Azithromycin, at the recommended dose, should not be relied upon to treat syphilis. Antimicrobial agents used in high doses for short periods of time to treat non-gonococcal urethritis may mask or delay the symptoms of incubating syphilis. All patients with sexually-transmitted urethritis or cervicitis should have a serologic test for syphilis and appropriate cultures for gonorrhea performed at the time of diagnosis. Appropriate antimicrobial therapy and follow-up tests for these diseases should be initiated if infection is confirmed.
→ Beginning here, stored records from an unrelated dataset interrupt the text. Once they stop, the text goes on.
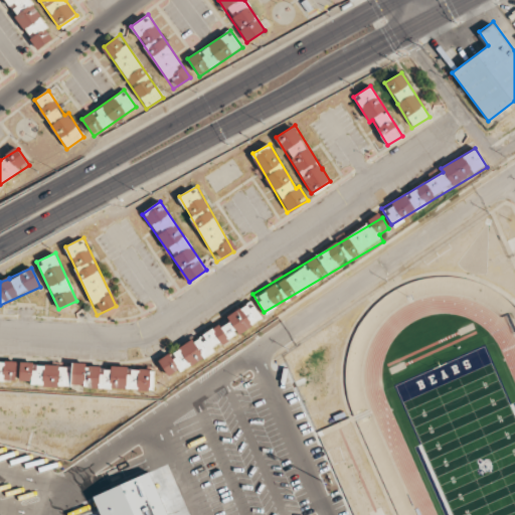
[(158,359),(168,377),(215,352),(213,347),(263,321),(251,302),(226,315),(229,321),(158,359)]
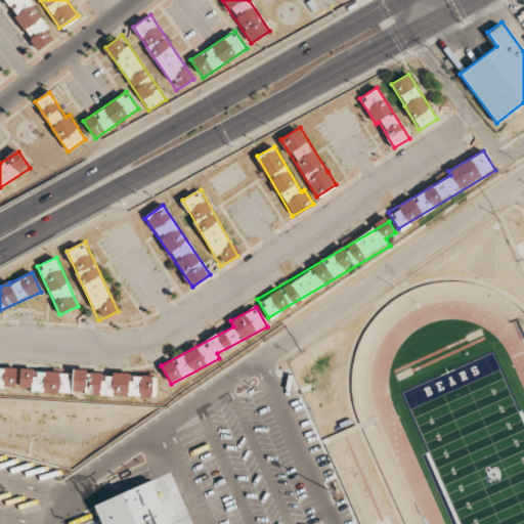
[(0,388),(15,389),(17,367),(0,366),(0,388)]
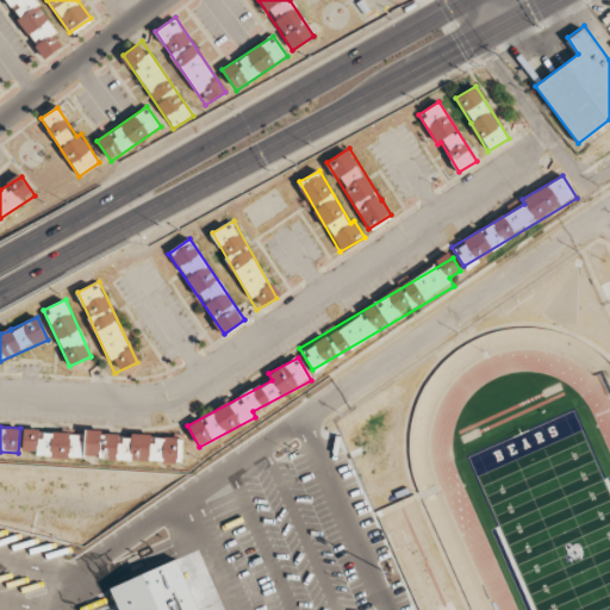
[(176,464),(179,437),(131,434),(130,439),(119,439),(119,433),(83,430),(83,434),(24,430),(23,454),(176,464)]
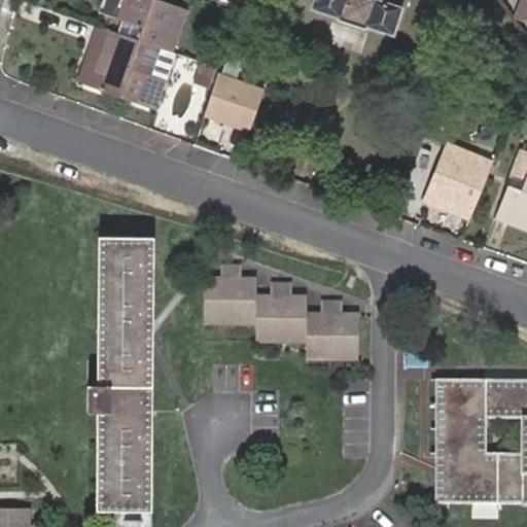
[(104,0),(102,7),(150,25),(146,35),(175,45),(188,5),(173,0),(104,0)]
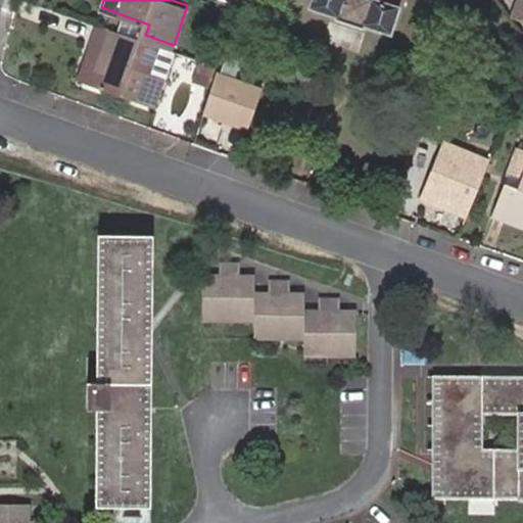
[(313,0),(310,10),(336,17),(335,21),(362,30),(363,26),(391,35),(401,0),(313,0)]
Appropriate culture and susceptibility tests should be performed before treatment to determine the causative organism and its susceptibility to azithromycin.
DOSAGE and ADMINISTRATION:
Adults and teenagers above 16 years of age:
| Infection | Recommended Dose/Duration of Therapy |
| Community-acquired pneumonia (mild severity) Pharyngitis/tonsillitis (second line therapy) Skin/skin structure (uncomplicated) | 500 mg as a single dose on Day 1, followed by 250 mg once daily on Days 2 through 5. |
| Acute bacterial exacerbations of chronic obstructive pulmonary disease (mild to moderate) | 500 mg QD × 3 days OR 500 mg as a single dose on Day 1, followed by 250 mg once daily on Days 2 through 5. |
| Acute bacterial sinusitis | 500 mg QD × 3 days |
| Genital ulcer disease (chancroid) | One single 1 gram dose |
| Non-gonococcal urethritis and cervicitis | One single 1 gram dose |
| Gonococcal urethritis and cervicitis | One single 2 gram dose |
Azax Film Tablet can be taken with or without food.
OVERDOSE:
Information regarding overdose is insufficient. In order to remove the ingested material gastric lavage may be helpful and then general supportive treatment is advisable.
HOW SUPPLIED:
Azax Film Tablet is presented in blister packages of 3 tablets.